Work order: From the data below, repeat exactly the lines from the line with "- analysis volume" to the line with "- tumour enhancement", both included.

Collected data entries
%%

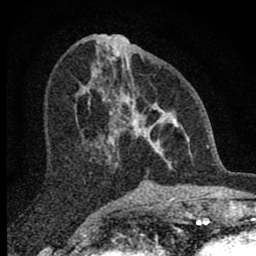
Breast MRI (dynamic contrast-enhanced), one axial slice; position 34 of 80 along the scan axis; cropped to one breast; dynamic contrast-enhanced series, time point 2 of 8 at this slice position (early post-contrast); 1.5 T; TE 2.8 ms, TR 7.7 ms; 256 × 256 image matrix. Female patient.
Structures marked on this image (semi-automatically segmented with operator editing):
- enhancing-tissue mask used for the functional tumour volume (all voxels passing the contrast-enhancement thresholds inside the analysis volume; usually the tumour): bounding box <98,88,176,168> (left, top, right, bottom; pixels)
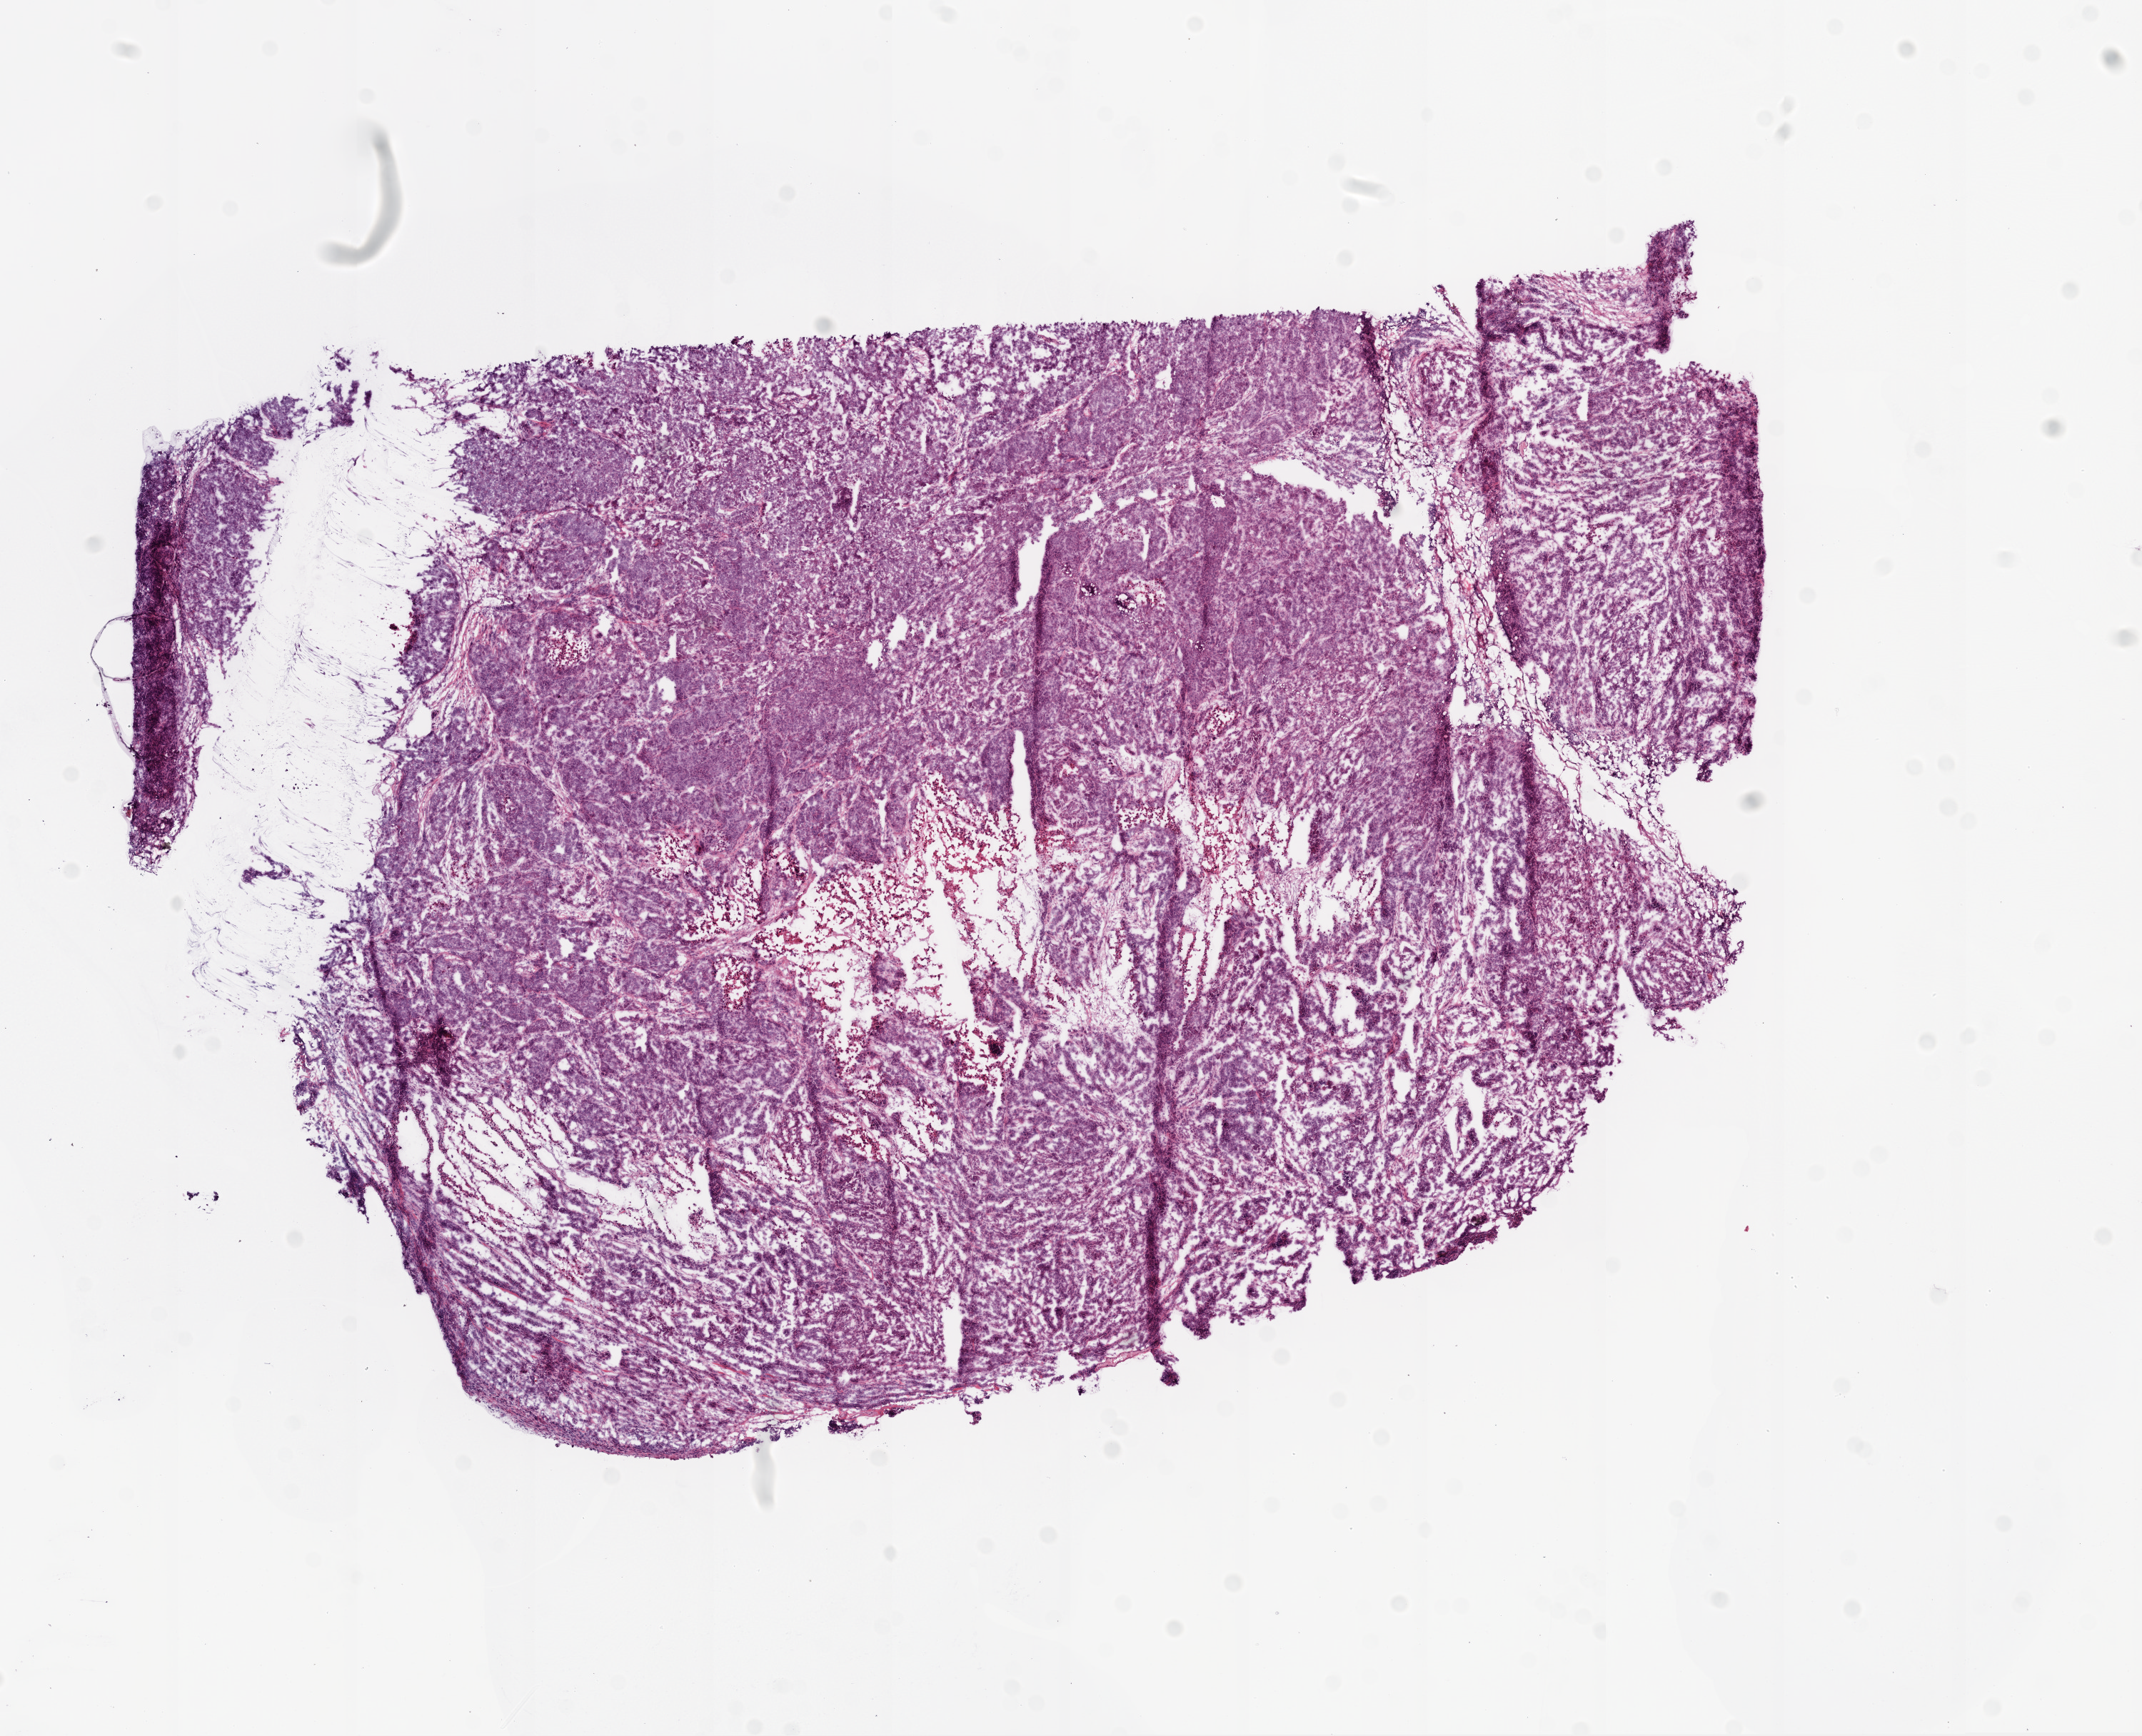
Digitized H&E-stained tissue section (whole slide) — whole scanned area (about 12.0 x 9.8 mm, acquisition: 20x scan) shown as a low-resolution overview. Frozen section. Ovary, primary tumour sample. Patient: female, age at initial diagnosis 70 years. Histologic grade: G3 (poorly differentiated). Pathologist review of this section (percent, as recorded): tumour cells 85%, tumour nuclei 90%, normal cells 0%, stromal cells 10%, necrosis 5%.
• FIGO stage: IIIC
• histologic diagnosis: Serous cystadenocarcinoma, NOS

%%
%%

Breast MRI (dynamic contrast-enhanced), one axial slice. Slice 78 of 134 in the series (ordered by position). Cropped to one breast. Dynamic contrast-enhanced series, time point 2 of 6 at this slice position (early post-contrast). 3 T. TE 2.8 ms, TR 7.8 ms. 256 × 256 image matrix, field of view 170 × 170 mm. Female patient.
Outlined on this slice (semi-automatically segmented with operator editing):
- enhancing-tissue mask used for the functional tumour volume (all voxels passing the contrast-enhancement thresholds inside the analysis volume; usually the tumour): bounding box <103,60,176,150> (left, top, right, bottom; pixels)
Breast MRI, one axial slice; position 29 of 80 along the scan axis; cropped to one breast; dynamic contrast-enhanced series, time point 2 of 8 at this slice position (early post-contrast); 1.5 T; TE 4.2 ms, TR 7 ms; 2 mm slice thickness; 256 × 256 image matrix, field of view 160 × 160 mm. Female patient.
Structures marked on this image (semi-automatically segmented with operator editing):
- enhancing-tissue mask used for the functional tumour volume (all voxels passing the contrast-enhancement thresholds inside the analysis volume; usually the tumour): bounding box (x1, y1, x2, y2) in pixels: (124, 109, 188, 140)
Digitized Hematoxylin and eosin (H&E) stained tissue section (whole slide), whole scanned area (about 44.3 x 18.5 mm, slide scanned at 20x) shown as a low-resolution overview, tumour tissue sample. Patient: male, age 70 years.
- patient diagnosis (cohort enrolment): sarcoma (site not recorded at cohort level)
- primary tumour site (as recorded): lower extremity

%%
%%

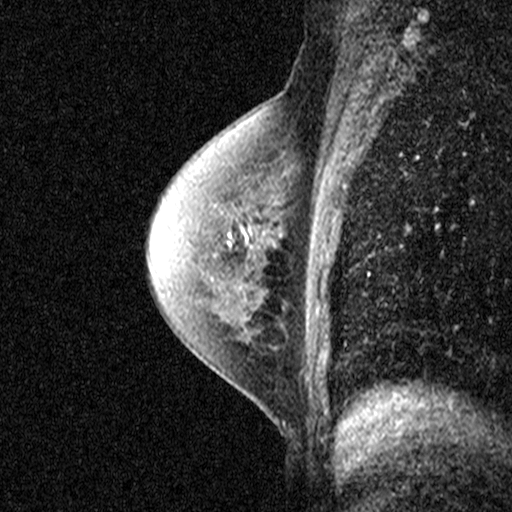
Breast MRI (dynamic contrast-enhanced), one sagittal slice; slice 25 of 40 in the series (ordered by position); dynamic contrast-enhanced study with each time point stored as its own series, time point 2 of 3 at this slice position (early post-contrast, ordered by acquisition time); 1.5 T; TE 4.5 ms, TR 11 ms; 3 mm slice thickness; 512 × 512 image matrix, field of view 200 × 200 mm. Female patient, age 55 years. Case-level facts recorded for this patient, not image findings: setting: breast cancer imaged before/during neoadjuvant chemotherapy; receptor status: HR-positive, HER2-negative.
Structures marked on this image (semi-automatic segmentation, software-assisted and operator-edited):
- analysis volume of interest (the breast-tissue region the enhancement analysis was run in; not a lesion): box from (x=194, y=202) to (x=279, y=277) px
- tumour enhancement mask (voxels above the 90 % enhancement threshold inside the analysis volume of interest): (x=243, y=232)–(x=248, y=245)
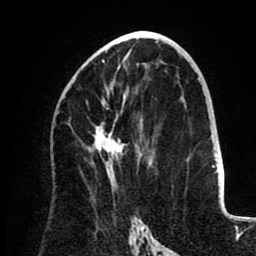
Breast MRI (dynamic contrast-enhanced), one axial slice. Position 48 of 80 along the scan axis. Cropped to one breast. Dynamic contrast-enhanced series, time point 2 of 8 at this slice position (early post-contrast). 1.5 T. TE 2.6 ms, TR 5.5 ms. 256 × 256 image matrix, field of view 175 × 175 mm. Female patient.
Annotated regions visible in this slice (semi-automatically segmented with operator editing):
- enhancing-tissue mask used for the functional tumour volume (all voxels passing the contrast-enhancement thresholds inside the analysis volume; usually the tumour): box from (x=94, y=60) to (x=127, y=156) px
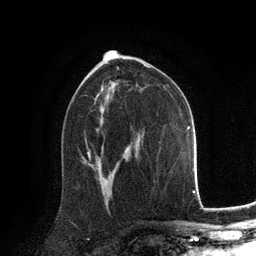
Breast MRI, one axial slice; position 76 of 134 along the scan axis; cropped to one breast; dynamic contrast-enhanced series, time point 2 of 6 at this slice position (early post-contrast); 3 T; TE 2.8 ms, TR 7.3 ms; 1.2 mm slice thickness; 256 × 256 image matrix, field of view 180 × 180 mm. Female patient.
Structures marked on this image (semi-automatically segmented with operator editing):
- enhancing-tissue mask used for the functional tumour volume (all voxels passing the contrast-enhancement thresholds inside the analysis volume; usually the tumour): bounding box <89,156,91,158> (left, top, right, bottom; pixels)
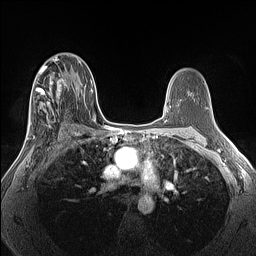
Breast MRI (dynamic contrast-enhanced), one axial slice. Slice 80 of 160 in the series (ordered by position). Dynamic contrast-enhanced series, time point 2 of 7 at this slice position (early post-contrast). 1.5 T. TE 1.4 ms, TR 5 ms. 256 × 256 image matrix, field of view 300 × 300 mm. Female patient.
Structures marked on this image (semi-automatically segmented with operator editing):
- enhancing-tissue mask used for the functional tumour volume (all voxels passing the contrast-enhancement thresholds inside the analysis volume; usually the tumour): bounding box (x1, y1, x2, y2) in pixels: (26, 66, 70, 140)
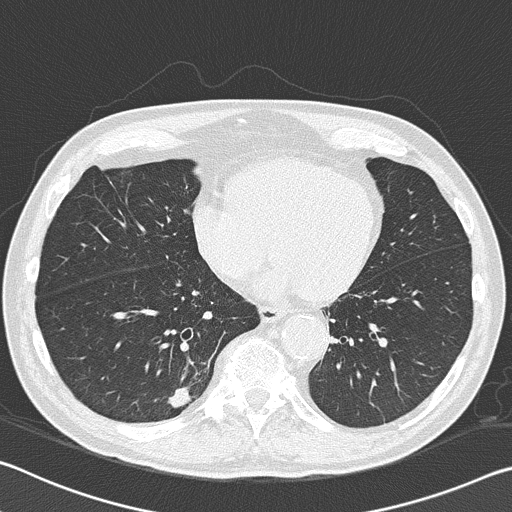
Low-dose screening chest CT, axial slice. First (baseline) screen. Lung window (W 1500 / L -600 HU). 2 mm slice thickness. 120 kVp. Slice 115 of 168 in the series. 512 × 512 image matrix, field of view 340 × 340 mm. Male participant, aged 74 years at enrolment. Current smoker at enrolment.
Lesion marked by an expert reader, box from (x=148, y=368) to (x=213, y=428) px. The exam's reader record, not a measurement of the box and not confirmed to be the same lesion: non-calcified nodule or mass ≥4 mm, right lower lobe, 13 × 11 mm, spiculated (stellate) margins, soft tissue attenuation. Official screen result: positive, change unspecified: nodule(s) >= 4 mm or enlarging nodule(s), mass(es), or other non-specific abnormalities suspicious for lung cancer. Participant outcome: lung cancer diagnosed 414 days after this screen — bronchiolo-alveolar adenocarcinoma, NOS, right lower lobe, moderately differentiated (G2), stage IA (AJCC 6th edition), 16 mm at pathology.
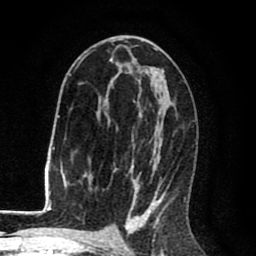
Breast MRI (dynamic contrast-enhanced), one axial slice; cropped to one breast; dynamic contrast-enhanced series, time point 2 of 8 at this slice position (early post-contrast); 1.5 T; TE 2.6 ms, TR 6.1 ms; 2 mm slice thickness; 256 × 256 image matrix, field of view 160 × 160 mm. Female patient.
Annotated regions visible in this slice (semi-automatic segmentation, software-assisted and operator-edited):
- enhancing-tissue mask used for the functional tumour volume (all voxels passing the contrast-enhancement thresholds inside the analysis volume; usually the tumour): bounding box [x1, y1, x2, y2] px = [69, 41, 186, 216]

%%

Task solution:
- analysis volume of interest (the breast-tissue region the enhancement analysis was run in; not a lesion): box from (x=194, y=202) to (x=279, y=277) px
- tumour enhancement mask (voxels above the 90 % enhancement threshold inside the analysis volume of interest): (x=243, y=232)–(x=248, y=245)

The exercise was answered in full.